References
Shape parameters are \(a\) and \(b\), which define the truncation interval \([a, b]\).
We assume \(a \lt b\).
Let \(\phi(x)\) and \(\Phi(x)\) the PDF and CDF, respectively, of the standard normal distribution. Let \(\bar{\Phi}(x)\) be the complementary CDF of the standard normal function. This function, also known as the survival function, is \(1 - \Phi(x)\).

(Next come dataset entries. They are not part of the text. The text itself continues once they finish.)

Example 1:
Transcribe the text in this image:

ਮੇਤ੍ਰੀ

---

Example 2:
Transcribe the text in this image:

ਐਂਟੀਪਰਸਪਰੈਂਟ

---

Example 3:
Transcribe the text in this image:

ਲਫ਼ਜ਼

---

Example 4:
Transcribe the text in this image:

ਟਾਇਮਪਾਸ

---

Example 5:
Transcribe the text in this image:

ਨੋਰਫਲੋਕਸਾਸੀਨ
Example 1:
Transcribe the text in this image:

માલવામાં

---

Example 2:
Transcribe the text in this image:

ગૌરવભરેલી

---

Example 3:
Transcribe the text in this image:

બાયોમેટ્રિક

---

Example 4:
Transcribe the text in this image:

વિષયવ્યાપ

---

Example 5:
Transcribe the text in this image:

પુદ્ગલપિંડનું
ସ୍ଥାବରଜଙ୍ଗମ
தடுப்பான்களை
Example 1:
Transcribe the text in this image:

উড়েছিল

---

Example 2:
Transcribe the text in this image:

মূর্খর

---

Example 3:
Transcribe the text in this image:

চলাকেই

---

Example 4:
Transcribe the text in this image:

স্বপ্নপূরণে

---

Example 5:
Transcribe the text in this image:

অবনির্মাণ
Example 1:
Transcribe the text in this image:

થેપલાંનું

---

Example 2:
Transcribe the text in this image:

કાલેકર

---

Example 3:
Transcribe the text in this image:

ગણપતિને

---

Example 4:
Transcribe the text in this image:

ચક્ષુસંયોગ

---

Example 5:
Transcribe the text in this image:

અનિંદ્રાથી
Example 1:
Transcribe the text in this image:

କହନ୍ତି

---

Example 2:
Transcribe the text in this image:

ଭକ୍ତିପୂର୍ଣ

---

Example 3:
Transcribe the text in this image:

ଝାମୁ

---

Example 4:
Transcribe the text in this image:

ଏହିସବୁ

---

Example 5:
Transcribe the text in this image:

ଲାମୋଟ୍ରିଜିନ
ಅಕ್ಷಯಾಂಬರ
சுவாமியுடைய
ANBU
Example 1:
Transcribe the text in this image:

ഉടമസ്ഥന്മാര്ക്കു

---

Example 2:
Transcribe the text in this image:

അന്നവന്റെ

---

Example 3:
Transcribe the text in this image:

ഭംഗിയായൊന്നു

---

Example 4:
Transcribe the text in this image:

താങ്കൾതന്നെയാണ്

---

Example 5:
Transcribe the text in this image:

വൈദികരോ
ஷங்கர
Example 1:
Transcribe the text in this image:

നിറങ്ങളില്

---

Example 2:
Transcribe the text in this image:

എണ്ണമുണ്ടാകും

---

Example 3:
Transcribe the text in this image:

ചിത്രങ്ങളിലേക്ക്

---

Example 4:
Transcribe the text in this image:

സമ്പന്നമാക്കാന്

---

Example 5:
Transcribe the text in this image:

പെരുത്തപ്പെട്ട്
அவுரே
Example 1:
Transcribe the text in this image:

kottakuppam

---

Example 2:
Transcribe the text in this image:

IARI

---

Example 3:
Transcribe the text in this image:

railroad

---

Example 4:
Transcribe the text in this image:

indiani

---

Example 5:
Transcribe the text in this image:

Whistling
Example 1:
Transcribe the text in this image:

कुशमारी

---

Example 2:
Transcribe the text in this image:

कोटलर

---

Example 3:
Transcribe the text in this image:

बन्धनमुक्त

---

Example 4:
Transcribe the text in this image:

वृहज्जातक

For future reference, \begin{equation} \phi(x) = \frac{1}{\sqrt{2\pi}}e^{-\frac{x^2}{2}} \label{eq:phi} \end{equation} \begin{align} \Phi(x) &= \frac{1}{2} \left[1 + \textrm{erf}\left(\frac{x}{\sqrt{2}}\right)\right] \\ &= 1 - \frac{1}{2}\textrm{erfc}\left(\frac{x}{\sqrt{2}}\right) \end{align} \begin{align} \bar{\Phi}(x) &= \frac{1}{2} \left[1 - \textrm{erf}\left(\frac{x}{\sqrt{2}}\right)\right] \\ &= \frac{1}{2}\textrm{erfc}\left(\frac{x}{\sqrt{2}}\right) \end{align} where \(\textrm{erf}(x)\) is the error function, and \(\textrm{erfc}\) is the complementary error function, \(\textrm{erfc}(x) = 1 - \textrm{erf}(x)\). We will also use the scaled complementary error function \(\textrm{erfcx}(x)\), \begin{equation} \textrm{erfcx}(x) = e^{x^2}\textrm{erfc}(x) \end{equation}
We will frequently use the expression \(\Phi(b) - \Phi(a)\) (and several other mathematically equivalent expressions), so for convenience, define \begin{equation} \Delta(a, b) = \Phi(b) - \Phi(a) = \bar{\Phi}(a) - \bar{\Phi}(b) \end{equation} \(\Delta(a, b)\) can be expressed many ways: \begin{align} \Delta(a, b) &= \frac{1}{2}\left(\textrm{erf}\left(\frac{b}{\sqrt{2}}\right) - \textrm{erf}\left(\frac{a}{\sqrt{2}}\right)\right) \\ &= \frac{1}{2}\left(\textrm{erfc}\left(\frac{a}{\sqrt{2}}\right) - \textrm{erfc}\left(\frac{b}{\sqrt{2}}\right)\right) \\ &= \frac{1}{2}\left( e^{-a^2/2}\textrm{erfcx}\left(\frac{a}{\sqrt{2}}\right) -e^{-b^2/2}\textrm{erfcx}\left(\frac{b}{\sqrt{2}}\right)\right) \\ &= \frac{1}{2}e^{-a^2/2}\left(\textrm{erfcx}\left(\frac{a}{\sqrt{2}}\right) -e^{(a^2-b^2)/2}\textrm{erfcx}\left(\frac{b}{\sqrt{2}}\right)\right) \\ &= \frac{1}{\sqrt{2\pi}}\int_a^b e^{-t^2/2}\,dt \label{eq:delta_integral} \end{align}
In the following formulas, \( a \le x \le b \) is assumed.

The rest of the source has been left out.